Unlocking Developer Goals: Troubleshooting Reusable Workflows on Self-Hosted GitHub Runners

In the world of continuous integration and continuous delivery (CI/CD), self-hosted GitHub Actions runners offer immense flexibility, allowing teams to meet specific developer goals by leveraging custom environments and hardware. However, even seasoned developers can encounter perplexing issues that halt progress. A recent discussion on the GitHub Community forum highlighted a common, yet easily overlooked, configuration detail that can prevent reusable workflows from dispatching jobs to self-hosted runners.

The original post by rhod9rz detailed a frustrating scenario: a simple GitHub Action workflow executed perfectly on a self-hosted runner, but when the same job was embedded within a reusable workflow called by another, it would simply hang, displaying the message: Waiting for a runner to pick up this job... This issue was particularly puzzling because the reusable workflow functioned flawlessly when targeting GitHub-hosted runners like ubuntu-latest. The self-hosted runner itself was healthy, actively polling, and successfully running non-reusable workflows, indicating no fundamental problem with the runner setup or network connectivity.

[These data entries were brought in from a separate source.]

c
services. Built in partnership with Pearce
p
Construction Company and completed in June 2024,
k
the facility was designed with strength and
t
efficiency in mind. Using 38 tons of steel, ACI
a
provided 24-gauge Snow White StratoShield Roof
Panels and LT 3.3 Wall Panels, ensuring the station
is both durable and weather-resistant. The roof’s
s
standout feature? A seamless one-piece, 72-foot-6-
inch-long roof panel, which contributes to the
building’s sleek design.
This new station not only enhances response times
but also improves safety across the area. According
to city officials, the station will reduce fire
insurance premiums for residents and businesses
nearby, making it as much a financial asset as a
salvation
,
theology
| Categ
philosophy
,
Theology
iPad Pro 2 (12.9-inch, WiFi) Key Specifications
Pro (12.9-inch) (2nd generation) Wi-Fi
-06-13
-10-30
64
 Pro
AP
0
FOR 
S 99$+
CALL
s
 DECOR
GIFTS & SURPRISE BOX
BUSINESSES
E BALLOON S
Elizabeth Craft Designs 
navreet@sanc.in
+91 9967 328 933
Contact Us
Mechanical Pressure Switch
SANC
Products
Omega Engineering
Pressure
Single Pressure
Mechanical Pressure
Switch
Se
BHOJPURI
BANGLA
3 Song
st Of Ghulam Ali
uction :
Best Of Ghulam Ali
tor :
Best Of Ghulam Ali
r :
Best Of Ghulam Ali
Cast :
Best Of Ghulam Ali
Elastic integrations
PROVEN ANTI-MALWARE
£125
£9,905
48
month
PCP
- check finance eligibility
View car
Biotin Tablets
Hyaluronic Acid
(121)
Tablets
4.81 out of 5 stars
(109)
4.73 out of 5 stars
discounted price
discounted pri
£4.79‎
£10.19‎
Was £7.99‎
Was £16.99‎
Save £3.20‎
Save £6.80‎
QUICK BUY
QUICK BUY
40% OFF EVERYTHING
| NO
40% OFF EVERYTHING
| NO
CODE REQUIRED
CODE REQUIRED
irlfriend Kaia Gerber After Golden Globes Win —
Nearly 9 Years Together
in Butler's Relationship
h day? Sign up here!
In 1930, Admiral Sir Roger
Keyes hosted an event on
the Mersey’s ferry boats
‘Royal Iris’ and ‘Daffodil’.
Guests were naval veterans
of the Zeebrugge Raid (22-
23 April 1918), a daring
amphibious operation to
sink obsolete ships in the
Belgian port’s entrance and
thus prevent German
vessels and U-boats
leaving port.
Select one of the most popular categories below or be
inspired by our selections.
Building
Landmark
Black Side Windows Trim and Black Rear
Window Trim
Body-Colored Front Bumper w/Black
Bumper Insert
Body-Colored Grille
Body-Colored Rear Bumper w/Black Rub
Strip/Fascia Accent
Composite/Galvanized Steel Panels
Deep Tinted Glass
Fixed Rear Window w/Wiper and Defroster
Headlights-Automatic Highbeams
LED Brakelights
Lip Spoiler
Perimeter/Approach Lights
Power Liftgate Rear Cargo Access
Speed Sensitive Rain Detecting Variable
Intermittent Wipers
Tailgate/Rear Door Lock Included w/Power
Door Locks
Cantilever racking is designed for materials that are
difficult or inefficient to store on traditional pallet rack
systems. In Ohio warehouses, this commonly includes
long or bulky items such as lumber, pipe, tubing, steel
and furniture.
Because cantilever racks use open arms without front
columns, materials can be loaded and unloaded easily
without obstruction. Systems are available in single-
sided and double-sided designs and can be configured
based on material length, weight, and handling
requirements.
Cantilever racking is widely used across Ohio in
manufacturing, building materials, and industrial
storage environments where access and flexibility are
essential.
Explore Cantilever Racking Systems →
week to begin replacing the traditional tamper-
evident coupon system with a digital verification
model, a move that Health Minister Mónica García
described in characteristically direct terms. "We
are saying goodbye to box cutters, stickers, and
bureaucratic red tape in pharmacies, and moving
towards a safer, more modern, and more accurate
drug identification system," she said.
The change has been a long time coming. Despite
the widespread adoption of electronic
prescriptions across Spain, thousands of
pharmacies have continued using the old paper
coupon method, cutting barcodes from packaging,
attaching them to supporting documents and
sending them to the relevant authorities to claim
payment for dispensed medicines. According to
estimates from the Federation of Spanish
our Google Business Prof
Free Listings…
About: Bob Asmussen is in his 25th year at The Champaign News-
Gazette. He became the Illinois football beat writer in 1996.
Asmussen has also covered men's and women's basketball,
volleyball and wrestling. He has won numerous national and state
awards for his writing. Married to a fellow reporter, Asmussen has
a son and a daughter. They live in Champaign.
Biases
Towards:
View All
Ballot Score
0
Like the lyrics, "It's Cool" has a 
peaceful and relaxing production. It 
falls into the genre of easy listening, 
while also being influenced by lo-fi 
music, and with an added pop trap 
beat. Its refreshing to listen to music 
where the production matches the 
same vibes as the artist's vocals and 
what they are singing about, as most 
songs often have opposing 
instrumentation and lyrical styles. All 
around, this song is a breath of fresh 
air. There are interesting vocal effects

Developer troubleshooting a CI/CD workflow issue with self-hosted runners.
Developer troubleshooting a CI/CD workflow issue with self-hosted runners.

The Problem: Reusable Workflows and Self-Hosted Runner Dispatch

The core of the issue lay in how reusable workflows interact with self-hosted runner pools. Here’s a simplified look at the workflows involved:

Simple Action (Works on Self-Hosted)

name: simple
on: 
  workflow_dispatch: {}
jobs:
  build:
    runs-on: self-hosted
    steps:
      - uses: actions/checkout@v4
      - name: Run a one-line script
        run: echo Hello, world!

Reusable Workflow Caller (level-1.yml)

name: level-1
on:
  workflow_dispatch: {}
jobs:
  call_validate:
    uses: ./.github/workflows/level-2.yml
    with:
      message: "hello from caller"

Reusable Workflow (level-2.yml)

name: level-2
on:
  workflow_call:
    inputs:
      message:
        required: true
        type: string
jobs:
  test:
    runs-on: self-hosted # This was the problem line
    # runs-on: ubuntu-latest # This worked
    steps:
      - uses: actions/checkout@v4
      - name: Print message
        run: echo "${{ inputs.message }}"

Despite the job being created and evaluated successfully, and the self-hosted runner being available, the job remained in a perpetual waiting state. No errors appeared in the workflow logs, and the runner logs showed no attempt to receive the job.

Visualizing GitHub Actions runner groups and repository assignments.
Visualizing GitHub Actions runner groups and repository assignments.

The Key Observation and Simple Fix

After a period of head-scratching, the original author, rhod9rz, discovered a remarkably simple solution. The problem wasn't with the workflow syntax, runner health, or GitHub Actions' ability to handle reusable workflows. It was a configuration oversight related to runner groups.

The fix was: "The repo in question hadn't been added to the runner group 🤦‍♂️🤦‍♂️"

This highlights a crucial aspect of managing self-hosted runners, especially when working with organizations and multiple repositories. When you set up self-hosted runners, they are typically assigned to a runner group. This group then needs to be explicitly granted access to specific repositories or the entire organization. If a repository is not part of the runner group's access list, jobs originating from that repository, even if they explicitly request a self-hosted label, will not be dispatched to the runners within that group.

Implications for Developer Productivity and Analytics

This incident underscores how seemingly minor configuration details can significantly impact development analytics and overall developer goals. When workflows are stuck, it leads to:

  • Delayed Feedback: Developers wait longer for CI/CD results, slowing down iteration cycles.
  • Wasted Time: Time spent troubleshooting configuration issues rather than developing features.
  • Resource Underutilization: Self-hosted runners sit idle while jobs wait, negating the investment in custom infrastructure.

Ensuring that your self-hosted runner groups are correctly configured with the appropriate repository access is a fundamental step for efficient CI/CD. This is particularly vital when adopting advanced GitHub Actions features like reusable workflows, which are designed to streamline and standardize your build processes across projects.

Conclusion

The GitHub Community discussion serves as a valuable reminder: when troubleshooting self-hosted runner dispatch issues with reusable workflows, always double-check your runner group assignments. A quick verification of repository access can save hours of debugging, ensuring your CI/CD pipelines run smoothly and contribute effectively to achieving your team's developer goals.